Mengingat situasi tersebut, Asep Memandang perlunya dibuat sebuah gerakan sosial masyarakat guna
mengkritisi dan memberikan pemahaman kepada masyarakat tentang perlunya hidup mandiri dan berkeadilan disertai kejujuran. Salah satunya adalah bergabung dengan Forum Komunikasi Sosial Masyarakat (FKSM) Merah Putih Bersatu (MPB), dalam menjalankan roda aktivitas sebuah gerakan.

“Kami dari berbagai elemen dan organisasi masyarakat Bandung Selatan sepakat bergabung dengan FKSM Merah Putih Bersatu (MPB) di bawah pimpinan Ketua Umum MPB Pak Budi Praptono, Alhamdulillah pengurus sudah terbentuk” Kata Asep yang juga Aktivis PGS, dan KNPI Dayeuh Kolot.

“Merah Putih Bersatu adalah Organisasi yang bersifat Forum Komunikasi atau silaturahmi berbagi pemikiran dan kegiatan sosial yang independen, lintas organisasi, suku, agama dan partai. Siapapun bisa bergabung dan bertukar pikiran guna kemajuan bangsa Indonesia” Tambah Asep.

Mengenai agenda MPB Kab. Bandung, dalam waktu dekat Asep mengatakan bahwa dirinya tidak mau muluk-muluk, semua dijalankan berdasar kepada kemampuan.

“Agenda dalam waktu dekat ini kami mendukung Ketua Umum MPB untuk mengadakan sebuah deklarasi bersama masyarakat Jabar, bersama beberapa organisasi di Jawa Barat seperti Forum Aktivis Bandung dll.

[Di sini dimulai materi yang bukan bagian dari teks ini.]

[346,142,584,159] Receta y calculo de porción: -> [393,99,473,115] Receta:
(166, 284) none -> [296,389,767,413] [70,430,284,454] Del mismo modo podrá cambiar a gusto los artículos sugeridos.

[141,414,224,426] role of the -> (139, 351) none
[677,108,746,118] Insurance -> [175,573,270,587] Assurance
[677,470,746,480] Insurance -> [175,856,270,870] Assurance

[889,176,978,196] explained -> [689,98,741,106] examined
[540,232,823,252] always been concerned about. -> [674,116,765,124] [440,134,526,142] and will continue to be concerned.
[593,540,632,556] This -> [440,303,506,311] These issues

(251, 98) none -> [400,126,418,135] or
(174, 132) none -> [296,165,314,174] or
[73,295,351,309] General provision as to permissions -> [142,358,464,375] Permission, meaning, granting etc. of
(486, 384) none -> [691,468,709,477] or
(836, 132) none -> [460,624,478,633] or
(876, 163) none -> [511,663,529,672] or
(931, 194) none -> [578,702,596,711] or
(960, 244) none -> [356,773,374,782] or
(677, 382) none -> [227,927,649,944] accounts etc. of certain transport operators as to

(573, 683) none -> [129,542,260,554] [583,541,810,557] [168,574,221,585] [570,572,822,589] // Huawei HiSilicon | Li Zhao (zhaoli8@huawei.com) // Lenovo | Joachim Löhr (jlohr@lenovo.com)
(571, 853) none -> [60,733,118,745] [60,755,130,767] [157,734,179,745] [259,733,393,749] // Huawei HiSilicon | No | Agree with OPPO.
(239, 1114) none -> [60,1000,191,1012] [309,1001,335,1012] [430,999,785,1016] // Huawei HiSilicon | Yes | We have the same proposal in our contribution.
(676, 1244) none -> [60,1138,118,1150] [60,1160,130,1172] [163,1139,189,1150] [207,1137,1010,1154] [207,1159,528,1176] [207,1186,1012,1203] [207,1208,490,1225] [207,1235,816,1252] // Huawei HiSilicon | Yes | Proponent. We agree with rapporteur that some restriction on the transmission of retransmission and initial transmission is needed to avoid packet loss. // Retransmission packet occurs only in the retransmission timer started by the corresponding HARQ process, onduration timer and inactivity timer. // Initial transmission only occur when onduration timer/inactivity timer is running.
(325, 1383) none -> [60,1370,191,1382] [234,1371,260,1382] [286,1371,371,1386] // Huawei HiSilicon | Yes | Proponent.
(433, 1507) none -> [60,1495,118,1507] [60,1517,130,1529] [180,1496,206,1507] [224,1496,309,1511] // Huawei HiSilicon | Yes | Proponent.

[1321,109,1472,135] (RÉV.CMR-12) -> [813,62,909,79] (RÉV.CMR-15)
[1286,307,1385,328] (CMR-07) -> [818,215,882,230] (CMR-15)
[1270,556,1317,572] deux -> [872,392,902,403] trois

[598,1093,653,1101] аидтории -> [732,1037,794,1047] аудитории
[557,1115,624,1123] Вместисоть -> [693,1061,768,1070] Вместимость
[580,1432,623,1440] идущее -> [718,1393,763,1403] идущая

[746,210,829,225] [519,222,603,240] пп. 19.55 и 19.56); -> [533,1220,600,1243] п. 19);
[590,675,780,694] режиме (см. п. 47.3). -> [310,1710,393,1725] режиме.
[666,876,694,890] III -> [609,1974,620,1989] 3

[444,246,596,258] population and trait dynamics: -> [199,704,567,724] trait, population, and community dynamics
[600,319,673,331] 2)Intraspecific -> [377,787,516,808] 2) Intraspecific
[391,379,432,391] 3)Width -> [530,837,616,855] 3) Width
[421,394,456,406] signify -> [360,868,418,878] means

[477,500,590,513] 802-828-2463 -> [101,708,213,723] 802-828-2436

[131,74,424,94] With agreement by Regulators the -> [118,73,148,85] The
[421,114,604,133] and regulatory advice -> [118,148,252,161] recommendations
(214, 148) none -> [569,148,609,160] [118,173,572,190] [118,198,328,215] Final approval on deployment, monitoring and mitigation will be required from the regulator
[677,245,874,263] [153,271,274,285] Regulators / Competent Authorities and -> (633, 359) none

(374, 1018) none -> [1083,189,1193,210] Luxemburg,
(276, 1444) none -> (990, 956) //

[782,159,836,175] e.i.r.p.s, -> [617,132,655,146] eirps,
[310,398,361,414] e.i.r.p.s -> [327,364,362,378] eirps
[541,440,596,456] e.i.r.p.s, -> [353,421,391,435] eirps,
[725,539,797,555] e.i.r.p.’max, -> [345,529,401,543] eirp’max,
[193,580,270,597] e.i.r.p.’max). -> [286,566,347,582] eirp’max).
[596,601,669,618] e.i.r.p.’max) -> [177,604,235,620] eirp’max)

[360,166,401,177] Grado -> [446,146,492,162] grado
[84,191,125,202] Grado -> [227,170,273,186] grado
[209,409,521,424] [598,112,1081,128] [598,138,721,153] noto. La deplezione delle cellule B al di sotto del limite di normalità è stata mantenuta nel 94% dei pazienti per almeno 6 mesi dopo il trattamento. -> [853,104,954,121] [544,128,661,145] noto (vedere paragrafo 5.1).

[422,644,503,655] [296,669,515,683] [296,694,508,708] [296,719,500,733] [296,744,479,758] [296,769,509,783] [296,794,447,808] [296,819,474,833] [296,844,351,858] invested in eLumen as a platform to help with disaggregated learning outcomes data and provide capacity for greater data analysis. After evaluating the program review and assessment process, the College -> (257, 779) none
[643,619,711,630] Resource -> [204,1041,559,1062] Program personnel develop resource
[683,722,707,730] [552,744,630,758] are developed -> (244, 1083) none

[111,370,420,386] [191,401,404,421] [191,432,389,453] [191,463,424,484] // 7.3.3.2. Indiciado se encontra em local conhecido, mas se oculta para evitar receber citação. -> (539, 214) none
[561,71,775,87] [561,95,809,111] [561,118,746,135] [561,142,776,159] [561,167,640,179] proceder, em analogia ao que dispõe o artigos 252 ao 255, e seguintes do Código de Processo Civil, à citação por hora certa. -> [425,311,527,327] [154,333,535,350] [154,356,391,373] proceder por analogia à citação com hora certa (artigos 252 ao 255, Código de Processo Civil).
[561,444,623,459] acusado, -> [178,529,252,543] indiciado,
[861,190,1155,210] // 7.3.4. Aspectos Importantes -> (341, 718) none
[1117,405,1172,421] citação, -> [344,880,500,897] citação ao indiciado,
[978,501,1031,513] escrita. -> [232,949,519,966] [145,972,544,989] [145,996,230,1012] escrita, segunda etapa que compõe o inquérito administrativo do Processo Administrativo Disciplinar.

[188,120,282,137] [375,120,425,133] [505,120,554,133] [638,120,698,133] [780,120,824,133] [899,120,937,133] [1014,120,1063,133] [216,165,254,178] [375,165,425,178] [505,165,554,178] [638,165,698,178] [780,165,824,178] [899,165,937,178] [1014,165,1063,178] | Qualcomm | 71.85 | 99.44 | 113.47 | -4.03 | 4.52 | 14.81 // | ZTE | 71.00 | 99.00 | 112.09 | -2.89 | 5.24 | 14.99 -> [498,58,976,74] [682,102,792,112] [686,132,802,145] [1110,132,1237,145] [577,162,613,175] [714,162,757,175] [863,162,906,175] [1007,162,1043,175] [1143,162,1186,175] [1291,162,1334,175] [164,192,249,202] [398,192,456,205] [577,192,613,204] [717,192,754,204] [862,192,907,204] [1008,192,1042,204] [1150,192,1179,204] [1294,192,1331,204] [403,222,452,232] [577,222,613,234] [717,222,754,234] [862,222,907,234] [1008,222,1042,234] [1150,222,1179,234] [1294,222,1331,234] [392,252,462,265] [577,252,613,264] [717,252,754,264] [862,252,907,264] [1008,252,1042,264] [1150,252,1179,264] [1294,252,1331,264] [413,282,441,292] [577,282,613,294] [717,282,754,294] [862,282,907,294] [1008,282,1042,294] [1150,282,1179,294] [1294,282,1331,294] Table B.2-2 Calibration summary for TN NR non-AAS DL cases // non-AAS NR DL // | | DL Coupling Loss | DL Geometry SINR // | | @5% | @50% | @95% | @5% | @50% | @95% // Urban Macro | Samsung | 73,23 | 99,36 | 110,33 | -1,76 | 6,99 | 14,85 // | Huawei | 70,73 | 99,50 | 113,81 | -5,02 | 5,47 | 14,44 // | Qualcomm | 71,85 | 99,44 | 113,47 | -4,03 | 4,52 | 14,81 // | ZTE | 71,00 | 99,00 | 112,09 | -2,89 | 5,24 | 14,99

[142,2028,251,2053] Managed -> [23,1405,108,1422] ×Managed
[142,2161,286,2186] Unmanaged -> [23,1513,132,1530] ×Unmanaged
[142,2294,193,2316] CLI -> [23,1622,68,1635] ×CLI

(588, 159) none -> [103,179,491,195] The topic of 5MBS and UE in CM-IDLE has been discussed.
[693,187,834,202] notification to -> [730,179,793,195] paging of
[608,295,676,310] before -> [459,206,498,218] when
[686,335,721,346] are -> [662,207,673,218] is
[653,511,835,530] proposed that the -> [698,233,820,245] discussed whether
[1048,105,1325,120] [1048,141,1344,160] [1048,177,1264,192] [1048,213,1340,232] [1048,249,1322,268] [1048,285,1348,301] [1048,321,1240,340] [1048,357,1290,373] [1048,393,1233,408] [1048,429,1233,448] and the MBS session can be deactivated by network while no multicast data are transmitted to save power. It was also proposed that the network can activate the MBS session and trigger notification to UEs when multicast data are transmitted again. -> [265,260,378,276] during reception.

Insya Allah kami mendukung dan berjalan sesuai kemampuan kami” Jelas Asep.

Pengurus DPD MPB Kab. Bandung yang terbentuk adalah Budi Praptono (Pembina, Ketua Umum MPB), Asep Rohmandar (Ketua DPD), Wawa Wikusna,ST(Sekretaris), Safari Indra, SE (Bendahara), Ari Mulyana ( Koordinator Antar Lembaga), Suryana (Koordinator Bandung Selatan I Dayeh Kolot, Bojong Soang), Jajang Djarot (Koordinator Bandung Selatan II Bale Endah, Ciparay dan Majalaya), Dadang Syariefudin ( Koordinator Bandung Selatan III Banjaran, Pameungpeuk dan Arjasari).